Поначалу Яндкван видел в этом недоверие к нему и в его лице ко всей Дунтосвинтской Империи, однако Живолупова пояснила, что не может положиться на непрофессиональных агентов майора.
– Сегодня вы тута шныряете, а завтра вас Лешка с Се-регой гадостью от комаров накормят – и прощай пиши завяли помидоры… А кто мне тогда пособию выдаст?
– Неужели вы думаете, что мы не сладим с парочкой каких-то идиотов-аборигенов? – удивлялся Яндкван. – Ну да, раз-другой мы ошиблись, но это явления временные.

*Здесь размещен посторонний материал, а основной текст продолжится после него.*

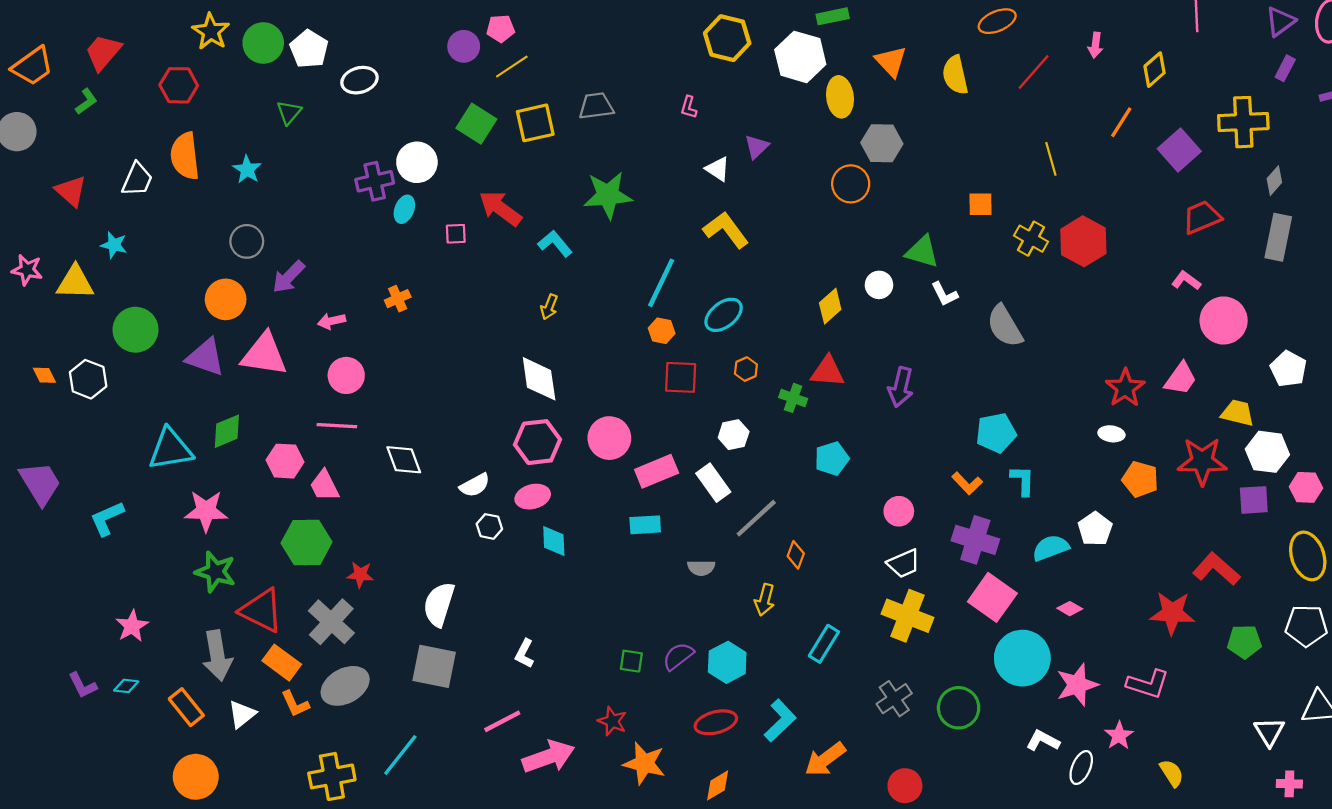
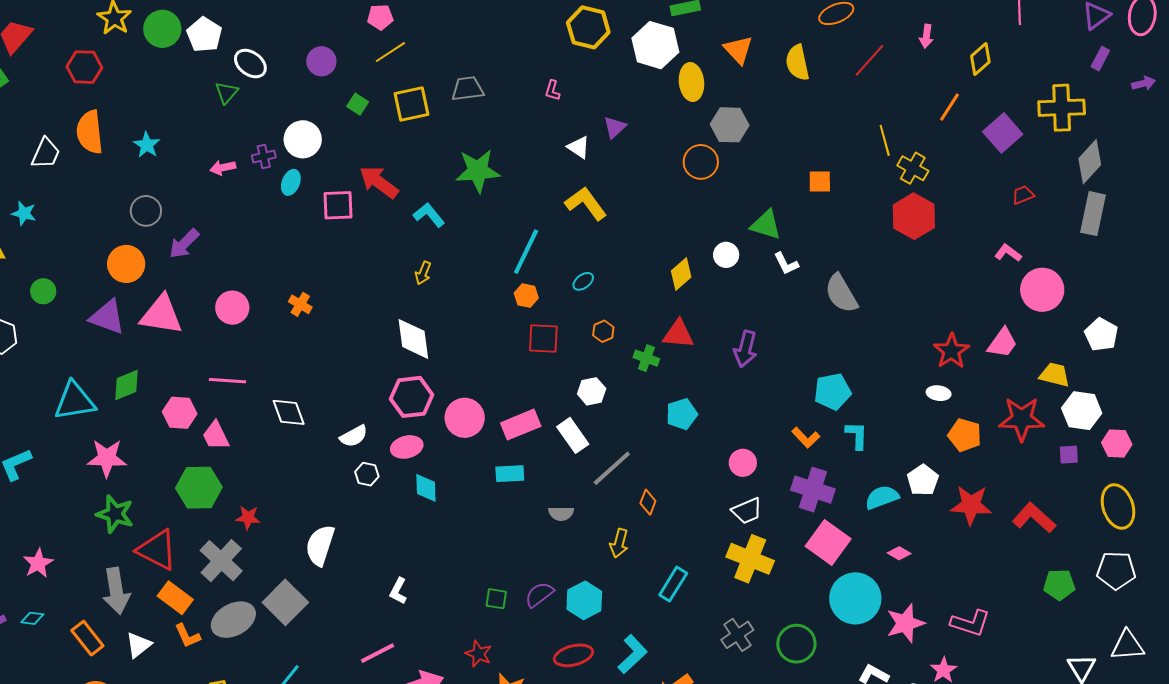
purple circle: (464, 46) -> (321, 61), moved
white ellipse: (359, 80) -> (250, 64), turned 52
green triangle: (289, 112) -> (227, 93), moved
green square: (476, 124) -> (358, 104), size x0.6
purple cross: (375, 181) -> (264, 156), size x0.7
gray diamond: (1274, 181) -> (1090, 162), size x1.6
red trapezoid: (1202, 217) -> (1023, 195), size x0.6
pink square: (456, 234) -> (338, 205), size x1.6
yellow cross: (1031, 239) -> (913, 168), moved
orange cross: (398, 299) -> (300, 304), moved, turned -35
cyan ellipse: (724, 315) -> (583, 281), size x0.6
pink arrow: (331, 321) -> (223, 168), moved
green circle: (135, 330) -> (43, 291), size x0.6
pink circle: (346, 375) -> (232, 308), moved
pink circle: (609, 438) -> (465, 418), moved
purple square: (1254, 500) -> (1069, 455), size x0.7
red star: (1172, 613) -> (971, 505), moved
gray square: (434, 666) -> (285, 602), moved, turned 33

– Ой, видала я таких прошлым летом, – отвечала Живолупова. – И где они теперь? В Америку вернулись, ухи драные зализывать, если, конечно, океан переплыли, а то мало ли что…
Одним словом, Живолупова настояла на своем и теперь получала «зеленые» за каждый шаг.
– Как, по-вашему, когда объекты выйдут из помещения? – спросил Яндкван.
– А как рабочий день кончится, так и выйдут. Сережка, он дисциплинированный, когда не поддает.
– А когда закончится рабочий день?
– В шесть часов вечера. Гони двадцать баксов…
– Поразительно, откуда вы все знаете, – покачал головой Яндкван, протягивая Живолуповой деньги.
– Ну а то, – ответила Живолупова, не упоминая о том, что расписание работы приемки написано на двери. – Я могу отойти отдохнуть, а то здесь на чердаке жарковато?